CoreLogic, a global data provider, reports rents on single-family homes fell from June to July, even though they were up 12.6% year over year. Rents were even down in popular Sun Belt markets that have seen rental costs skyrocket.
In an article with the provocative headline, “The Housing Market Is About To Get Hammered,” Clare Trapasso, deputy news editor of Realtor.com, reports a housing correction is already underway and mortgage rates north of 6% will likely deepen it.
“Higher mortgage rates combined with still-high home prices are making it challenging for homebuyers as we head into what historically has been the best time of the year to find a better deal,” says Realtor.com Senior Economist George Ratiu. “Something has to give.”
But how much will it give? Most experts say it depends on the market.
Alex Platt, principal agent with the Platt Group, part of Compass Real Estate in Boca Raton, Fla., has seen activity slow in the upscale coastal market, halfway between Miami and Palm Beach.
“Six months to a year ago, it was on fire,” Platt told ConsumerAffairs. “There was no inventory, everything was selling off-market, there would be bidding wars. It’s not like that anymore, those days are gone. Right now, what’s happening is a nice, bright, updated home – especially if it has a pool – it still sells quickly for a good price.
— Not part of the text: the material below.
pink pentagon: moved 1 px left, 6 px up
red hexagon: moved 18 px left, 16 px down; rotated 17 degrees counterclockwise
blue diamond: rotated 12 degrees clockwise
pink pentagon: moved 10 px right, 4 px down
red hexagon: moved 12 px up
If a house is older, in need of some updates, it’ll sit a little bit longer, as it should.”
Back to normal
Platt says the market is returning to a pre-pandemic “normal.” Going forward, he says there will probably be more room for negotiations between buyers and sellers but there is such an all-time low of inventory there would have to be a lot of houses coming up for sale at once to bring about huge price reductions.
“Could there be a correction? Sure. Prices doubled in the last two years. So even if prices come down 10% or 15%, we’re still up,” Platt said.
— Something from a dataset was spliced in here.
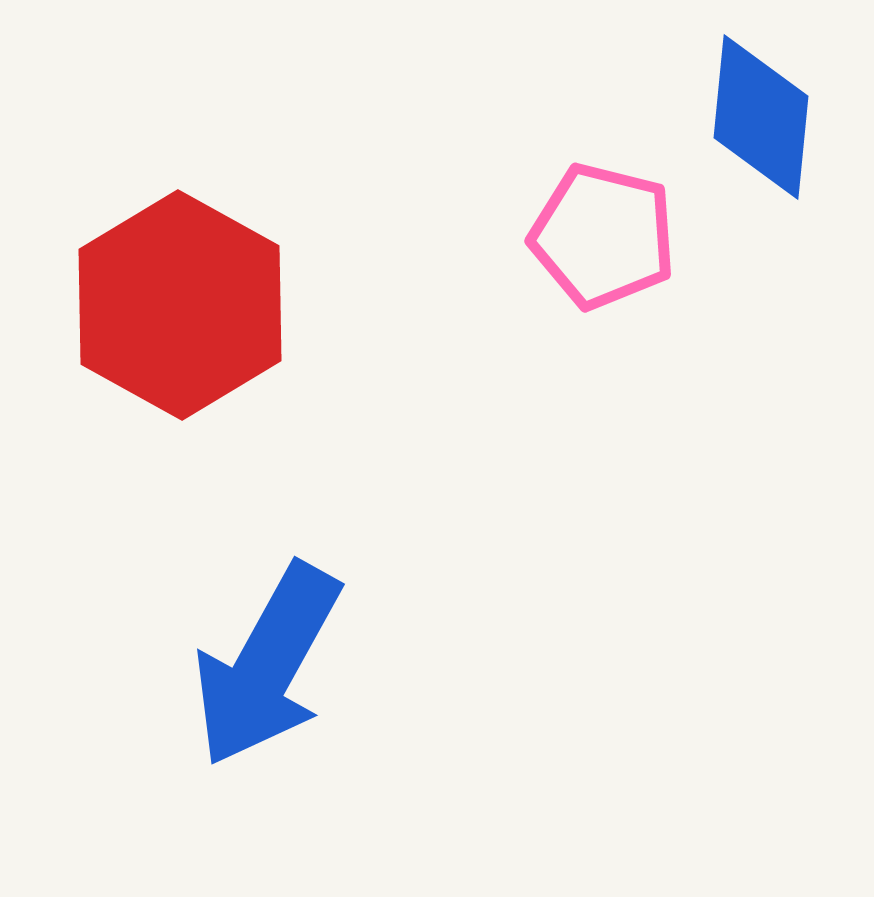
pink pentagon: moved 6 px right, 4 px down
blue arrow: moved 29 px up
But a correction is not a crash, which is what the housing market experienced at the end of 2008 when a tidal wave of foreclosures – sparked by defaulting subprime mortgages – tanked home prices.
Why 2022 is not 2008
“Prices were high and they were giving mortgages and allowing just anybody to buy first homes, and even second homes,” Platt said. “Banks made changes to the system so today people are qualified for a purchase and we aren’t going to see a crash like we did in the past.”
One other thing contributing to the 2008-09 market crash was how banks treated repossessed homes. Platt said they practically gave them away. They didn’t make repairs but sold them to investors at rock bottom prices, further tanking home prices.
“The banks have gotten smart, they know houses have value and they aren’t just giving them away,” he said. “Now, banks would happily take the home in a foreclosure because the value is higher than what people owe on it.”
Lisa Sturtevant, the chief economist of the Bright MLS, the multiple listing service covering the mid-Atlantic region, tells Realtor.com that mortgage rates are the key to the nation’s housing market. Higher rates may cause price declines in smaller markets that saw the hottest growth but probably not for the nation as a whole.
Sturtevant said she believes the demand for housing remains great at a time when the shortage of homes available for rent and purchase is too significant for prices everywhere to fall sharply.